▶ Dataset:
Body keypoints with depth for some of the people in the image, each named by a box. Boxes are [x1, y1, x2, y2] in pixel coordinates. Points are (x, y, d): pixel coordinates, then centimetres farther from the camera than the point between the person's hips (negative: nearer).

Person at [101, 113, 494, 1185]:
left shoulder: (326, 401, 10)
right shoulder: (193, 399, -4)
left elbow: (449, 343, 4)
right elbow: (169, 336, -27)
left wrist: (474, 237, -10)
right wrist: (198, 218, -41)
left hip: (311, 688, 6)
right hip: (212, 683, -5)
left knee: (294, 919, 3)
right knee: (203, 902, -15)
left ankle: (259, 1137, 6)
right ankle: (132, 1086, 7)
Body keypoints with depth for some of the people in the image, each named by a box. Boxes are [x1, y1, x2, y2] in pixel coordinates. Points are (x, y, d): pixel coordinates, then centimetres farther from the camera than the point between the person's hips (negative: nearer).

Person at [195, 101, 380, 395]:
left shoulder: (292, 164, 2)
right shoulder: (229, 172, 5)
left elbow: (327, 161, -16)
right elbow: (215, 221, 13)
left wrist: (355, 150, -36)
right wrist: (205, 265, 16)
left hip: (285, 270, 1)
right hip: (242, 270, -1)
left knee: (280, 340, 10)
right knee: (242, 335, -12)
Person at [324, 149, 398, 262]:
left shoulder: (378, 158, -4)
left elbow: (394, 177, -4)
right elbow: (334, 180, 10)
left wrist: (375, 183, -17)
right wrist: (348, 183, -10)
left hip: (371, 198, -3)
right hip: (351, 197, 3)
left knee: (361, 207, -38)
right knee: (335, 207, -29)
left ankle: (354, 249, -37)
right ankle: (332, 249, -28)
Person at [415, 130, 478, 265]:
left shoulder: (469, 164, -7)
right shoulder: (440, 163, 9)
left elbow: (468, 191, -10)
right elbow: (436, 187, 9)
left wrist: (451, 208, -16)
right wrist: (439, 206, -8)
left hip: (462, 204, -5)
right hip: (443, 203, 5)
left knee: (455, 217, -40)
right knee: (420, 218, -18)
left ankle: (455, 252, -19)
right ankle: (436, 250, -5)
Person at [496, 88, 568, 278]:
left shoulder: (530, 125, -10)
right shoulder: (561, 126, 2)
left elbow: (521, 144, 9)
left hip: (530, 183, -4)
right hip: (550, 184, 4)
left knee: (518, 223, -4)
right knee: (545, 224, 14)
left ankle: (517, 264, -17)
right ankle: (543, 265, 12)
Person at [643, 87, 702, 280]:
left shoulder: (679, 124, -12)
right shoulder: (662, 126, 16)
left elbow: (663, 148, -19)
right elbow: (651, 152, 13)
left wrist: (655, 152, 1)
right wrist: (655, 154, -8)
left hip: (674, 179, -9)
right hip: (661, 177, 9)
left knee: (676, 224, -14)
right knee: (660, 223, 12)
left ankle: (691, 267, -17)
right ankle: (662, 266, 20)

---

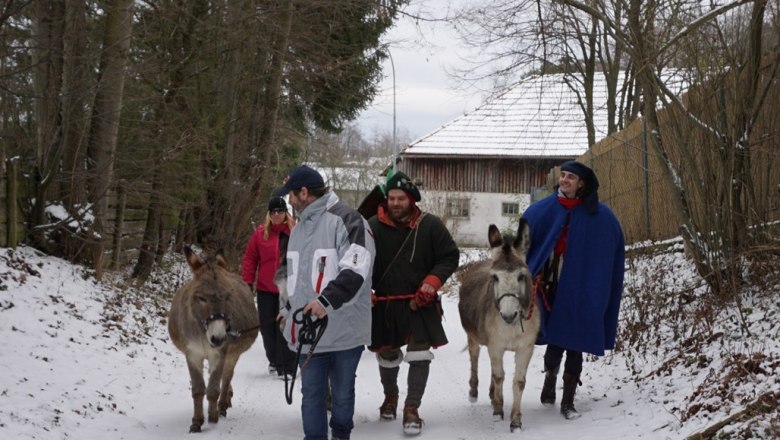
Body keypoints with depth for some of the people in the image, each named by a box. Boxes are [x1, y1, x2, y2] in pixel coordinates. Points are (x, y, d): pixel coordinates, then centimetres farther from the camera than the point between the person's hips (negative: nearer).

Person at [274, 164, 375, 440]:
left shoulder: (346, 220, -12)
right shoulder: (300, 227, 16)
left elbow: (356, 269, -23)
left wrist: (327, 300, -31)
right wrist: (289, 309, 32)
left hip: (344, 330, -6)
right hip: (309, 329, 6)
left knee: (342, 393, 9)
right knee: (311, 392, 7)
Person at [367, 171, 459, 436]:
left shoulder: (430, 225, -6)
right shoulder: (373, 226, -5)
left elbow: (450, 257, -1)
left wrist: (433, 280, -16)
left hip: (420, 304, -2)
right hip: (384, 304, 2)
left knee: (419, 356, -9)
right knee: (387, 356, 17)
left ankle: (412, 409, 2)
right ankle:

...

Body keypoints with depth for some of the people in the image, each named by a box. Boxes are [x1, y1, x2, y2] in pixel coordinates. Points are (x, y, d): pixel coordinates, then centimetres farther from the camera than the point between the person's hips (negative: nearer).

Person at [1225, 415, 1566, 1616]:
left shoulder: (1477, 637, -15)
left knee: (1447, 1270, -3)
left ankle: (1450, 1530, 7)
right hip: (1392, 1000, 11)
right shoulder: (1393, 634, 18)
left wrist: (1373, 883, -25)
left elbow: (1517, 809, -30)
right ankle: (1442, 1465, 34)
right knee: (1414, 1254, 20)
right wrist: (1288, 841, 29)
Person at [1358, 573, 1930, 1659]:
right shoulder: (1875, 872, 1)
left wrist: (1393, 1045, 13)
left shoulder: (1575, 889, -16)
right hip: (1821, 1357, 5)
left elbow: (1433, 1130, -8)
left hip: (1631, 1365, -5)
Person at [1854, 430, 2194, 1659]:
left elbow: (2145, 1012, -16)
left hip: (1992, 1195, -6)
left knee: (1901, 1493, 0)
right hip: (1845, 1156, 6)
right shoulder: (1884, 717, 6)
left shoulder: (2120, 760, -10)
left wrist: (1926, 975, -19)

▶ About this exercise: Reproduce the lines of the records starting with the line containing "right hip: (351, 197, 3)" and going on through the line containing "right hip: (443, 203, 5)", including both of those lines.

▶ Answer space:
right hip: (351, 197, 3)
left knee: (361, 207, -38)
right knee: (335, 207, -29)
left ankle: (354, 249, -37)
right ankle: (332, 249, -28)
Person at [415, 130, 478, 265]:
left shoulder: (469, 164, -7)
right shoulder: (440, 163, 9)
left elbow: (468, 191, -10)
right elbow: (436, 187, 9)
left wrist: (451, 208, -16)
right wrist: (439, 206, -8)
left hip: (462, 204, -5)
right hip: (443, 203, 5)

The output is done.